Blount was born into slavery to farmers Madison Blount and Queen Victoria Isabella Lester Blount in Clinton, Georgia. Following Emancipation, Blount was educated in Macon, Georgia, public schools before attending Walden University.

Following his graduation in 1890, Blount relocated to Arkansas where he began a multi-decade career in education as a teacher, principal, and administrator for schools in Texarkana, Hot Springs, Helena, and Forrest City. In addition to being an educator, Blount was a successful farmer and brick maker, eventually managing a brick manufacturing plant in Forrest City.

==Community involvement==

During World War I, Blount was one of several Black leaders that participated in organizing local chapters of the Arkansas Colored Auxiliary Council of Defense (CACD), a state-level program of the Council of National Defense. Despite resistance and erasure from Arkansas state officials, CACD chapters raised funds, bought war stamps, encouraged food conservation, and sewed clothing for soldiers. The CACD was disbanded following the end of the war in late 1919.
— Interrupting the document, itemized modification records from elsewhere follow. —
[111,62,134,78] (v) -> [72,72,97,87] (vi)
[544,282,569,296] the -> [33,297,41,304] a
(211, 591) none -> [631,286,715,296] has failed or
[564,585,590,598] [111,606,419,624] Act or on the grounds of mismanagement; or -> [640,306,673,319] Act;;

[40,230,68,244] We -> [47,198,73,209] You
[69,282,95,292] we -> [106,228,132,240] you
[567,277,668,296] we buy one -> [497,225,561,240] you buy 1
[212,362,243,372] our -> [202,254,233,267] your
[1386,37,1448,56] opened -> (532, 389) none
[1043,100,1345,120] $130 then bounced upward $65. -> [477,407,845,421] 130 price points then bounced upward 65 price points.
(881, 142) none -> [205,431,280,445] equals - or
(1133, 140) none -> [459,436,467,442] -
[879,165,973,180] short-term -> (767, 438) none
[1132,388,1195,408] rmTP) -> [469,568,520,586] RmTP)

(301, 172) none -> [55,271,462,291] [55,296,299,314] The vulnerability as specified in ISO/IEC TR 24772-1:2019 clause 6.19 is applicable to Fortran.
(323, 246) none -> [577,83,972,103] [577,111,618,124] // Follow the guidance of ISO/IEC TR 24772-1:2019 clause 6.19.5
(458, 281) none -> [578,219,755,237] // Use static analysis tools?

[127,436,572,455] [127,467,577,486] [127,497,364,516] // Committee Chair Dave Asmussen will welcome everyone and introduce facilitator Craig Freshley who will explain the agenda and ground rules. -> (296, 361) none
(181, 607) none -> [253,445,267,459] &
Blount was heavily involved with Mason organizations. He was one of 13 original founding members of the Ancient Egyptian Arabic Order of the Nobles of the Mystic Shrine, a Prince Hall Mason and served as the Deputy Grand Master of the Most Worshipful Sovereign Grand Lodge of Free and Accepted Masons of Arkansas for at least four years, and was a thirty-third-degree Scottish Rite Mason.

==Politics==
Following service as the chair of the St. Francis County Republican party, Blount put forward his name to run as the Republican nominee for the 1920 Arkansas gubernatorial election. A faction of Republican party politicians who aimed to exclude African Americans from party leadership, known as the "lily whites", prevented this effort by holding the state Republican Convention at the then-segregated Marion Hotel in April 1920. In response, Blount and his supporters (including other respected community leaders like Scipio Africanus Jones) walked out of the event. These men were part of the biracial coalition within the Republican party called the "Black and Tans" that had persisted since Reconstruction. They assembled at the headquarters of the Mosaic Templars of America to hold their own nominating convention and chose Blount as their candidate. The Arkansas secretary of state and later Ku Klux Klan member Thomas Jefferson Terral forced Blount to run as an independent rather than a Republican, and listed him as "negro" on the ballot.

The gubernatorial election was held on November 2, 1920. Democrat Thomas McRae won with 65 percent of the vote. The Republican lily-whites' chosen candidate Wallace Townsend came in second with 24 percent of the vote, and Blount won 15,627 votes, about 8 percent of the vote. Blount outmatched Townsend in fourteen counties, including populous Pulaski County, which contains the state capital of Little Rock.

==Personal life==

Blount married teacher Justina Almyra Payne in 1892. He died on December 15, 1938, and is buried at Purifoy Cemetery, also known as the Forrest City Cemetery or Forrest City Colored Cemetery.